Edward Hopper, Nighthawcks (1942)
Edward Hopper, Nighthawcks (1942)
Photo via: The Brushstroke
Photo via: The Brushstroke

In a new series of ads shot by British photographer Tim Cole, affordable furniture giant Ikea has turned to some of the world’s best-loved artists to extol the virtues of communal eating. Indeed, what captures the fun of al fresco dining better than Jean-Auguste Renoir’s Luncheon of the Boating Party (1880-81). Cole’s take on the popular painting, held in the Phillips Collection in Washington, D.C, exudes all the freshness and energy of the original─and virtually every item on display can be bought flat-packed.

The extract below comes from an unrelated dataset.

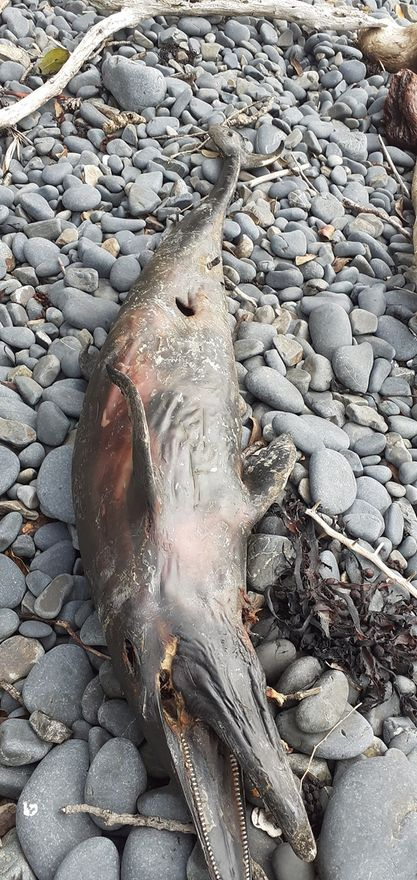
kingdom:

But Cole and his team haven’t solely gone for light-hearted fun. Vincent Van Gogh’s The Potato Eaters (1885), which depicts the grim reality of an impoverished Dutch peasant family, also made the cut. Cole’s models also don’t exactly look cheerful, but the scene has been transposed to a comfortable-looking interior (thank you Ikea) and potatoes swapped for coffee and chocolate cake. Edward Hopper’s quintessentially American painting The Nighthawks (1942) finds a new life in London, the iconic late-night dinner turned into a fancy-looking fish and chips shop.

“We wanted to celebrate every meal as a special occasion and the original paintings, despite all having different meanings and styles, all capture this perfectly,” commented an Ikea spokesperson quoted on The Brushstroke. “To do this, we re-imagined the paintings as photographs to help make them resonate with a modern audience. These pictures pay tribute to the power of the original iconic paintings which convey a sense of solidarity that comes from sharing mealtimes together.”